Their locker room is a big, circular-shaped space but they knew that after Rene Paredes’ heroics on the field, the walls were closing in on them. Not many were interested in watching that second game last night, hoping against hope that the REDBLACKS wouldn’t stick the Ticats’ other foot in the grave.

“To be honest, I’d rather watch our game again and see what we can do,” Stephens said. “I can’t control nothing about Sask. I’m going to continue to try to be a pro, work on my craft, make sure that next time, we finish with the result we want.”

They’ll miss the playoffs, but it’s not often that a team can even undergo the cultural change that these Ticats have in the second half of this season. Through their 0-8 start, which included a 60-1 loss to Calgary in Week 6, the Ticats looked lost on the field. It was fair to wonder if that group, as it was, would win a game this season.

Then Kent Austin stepped back as coach, handing the reins off to June Jones for the season. Phillip Lolley was promoted to defensive coordinator after Jeff Reinebold was let go, Masoli named the starting quarterback and things started to turn for them. The winless team turned into a 4-11 one that stunned 10-4 Winnipeg last week. They held the Stamps, dominant once again this year (13-1-1 now) to one offensive touchdown and were two plays away from taking them into overtime.

“I’m just disappointed for that locker room. They fought so hard and played through so much.”

Ticats head coach June Jones

Ticats head coach June Jones has led Hamilton to a 4-3 record since taking over (The Canadian Press)

“It’s so different since I came over here,” offensive lineman Tony Washington said. He signed with Hamilton on Aug. 7, after the Eskimos released him.

“June Jones took over, Masoli came in at the helm, it changed confidence and people believe in the system. I still believe in the system,” he said. “That was a good team that we almost beat. A simple mistake at the end. We take that away and right now we’re still playing in OT.”

“These kids have hung in through a whole lot of tough stuff this year and that one’s a tough one,” Jones said. At that point, he was staying positive, thinking in terms of their season still being alive come Saturday morning.

“I think the last two weeks prove that if we get in, we’re viable. We’re viable,” he said. “I think the kids believe that now.

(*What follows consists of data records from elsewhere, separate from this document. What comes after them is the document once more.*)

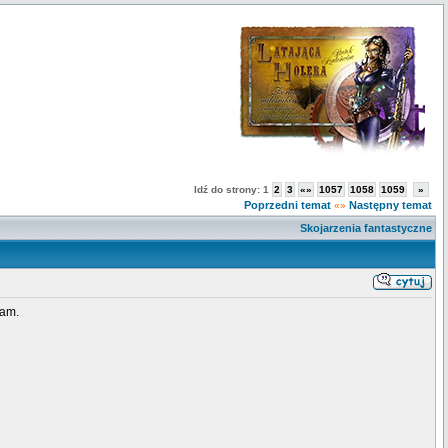
Idź do strony:
1
2
3
«»
1057
1058
1059
»
Poprzedni temat
Następny temat
«»
Skojarzenia fantastyczne
nam.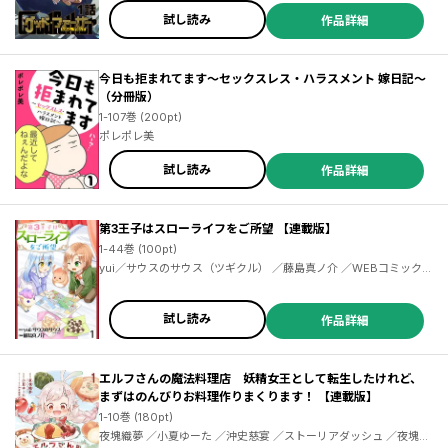
試し読み
作品詳細
今日も拒まれてます～セックスレス・ハラスメント 嫁日記～
（分冊版）
1-107巻 (200pt)
ポレポレ美
試し読み
作品詳細
第3王子はスローライフをご所望 【連載版】
1-44巻 (100pt)
yui／サウスのサウス（ツギクル） ／藤島真ノ介 ／WEBコミックガ
ンマぷらす
試し読み
作品詳細
エルフさんの魔法料理店 妖精女王として転生したけれど、
まずはのんびりお料理作りまくります！ 【連載版】
1-10巻 (180pt)
夜塊織夢 ／小夏ゆーた ／沖史慈宴 ／ストーリアダッシュ ／夜塊織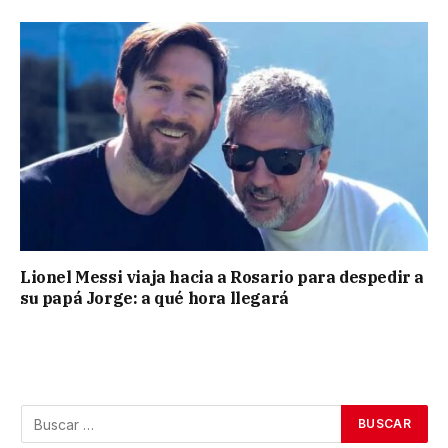
Lionel Messi viaja hacia a Rosario para despedir a
su papá Jorge: a qué hora llegará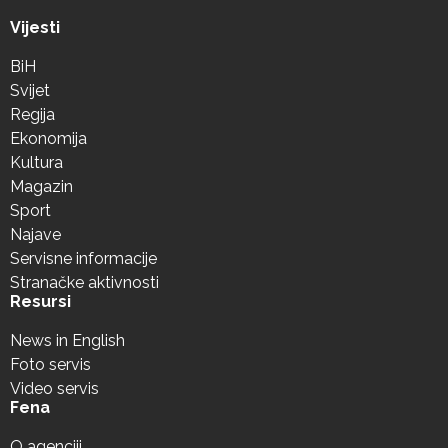
Vijesti
BiH
Svijet
Regija
Ekonomija
Kultura
Magazin
Sport
Najave
Servisne informacije
Stranačke aktivnosti
Resursi
News in English
Foto servis
Video servis
Fena
O agenciji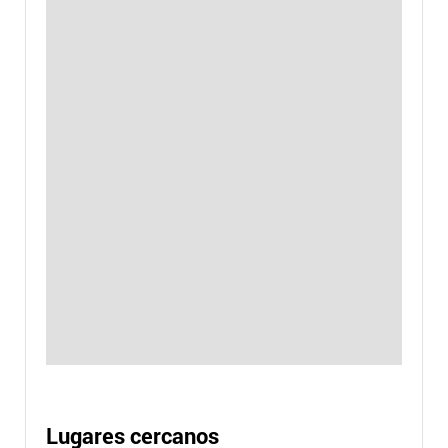
Lugares cercanos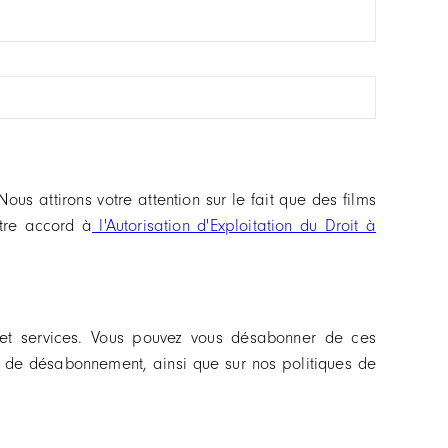
 attirons votre attention sur le fait que des films
otre accord à
l'Autorisation d'Exploitation du Droit à
et services. Vous pouvez vous désabonner de ces
 de désabonnement, ainsi que sur nos politiques de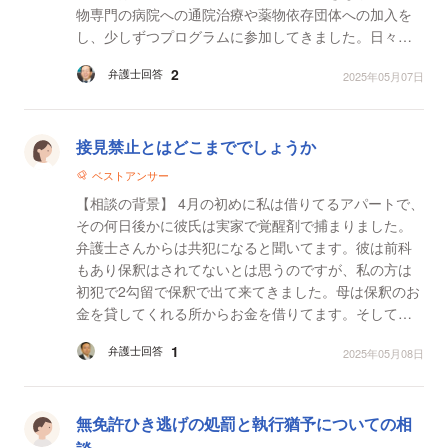
物専門の病院への通院治療や薬物依存団体への加入を
し、少しずつプログラムに参加してきました。日々、
息子の嫁に位置情報アプリで場所を常に把握したり、
2
弁護士回答
2025年05月07日
携帯電話...
接見禁止とはどこまででしょうか
ベストアンサー
【相談の背景】 4月の初めに私は借りてるアパートで、
その何日後かに彼氏は実家で覚醒剤で捕まりました。
弁護士さんからは共犯になると聞いてます。彼は前科
もあり保釈はされてないとは思うのですが、私の方は
初犯で2勾留で保釈で出て来てきました。母は保釈のお
金を貸してくれる所からお金を借りてます。そして保
釈のお金を貸す条件として接見禁止なのでしょうが彼
1
弁護士回答
2025年05月08日
とは私...
無免許ひき逃げの処罰と執行猶予についての相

“This is a different team (from the 0-8 start) and the kids realize they’re a different team. In the long run that’ll pay off. If we can get in, these kids believe they can win it.”

You wonder how different things could be if the Ticats could have started to dig themselves out of the hole when it was at 0-5 or even 0-6. Where would this team be if it had a couple of more games that mattered? Washington said that even with Friday’s tough loss, a Riders win would have felt like a win for them that night too.

“I’m just disappointed for that locker room,” Jones said. “They fought so hard and played through so much.”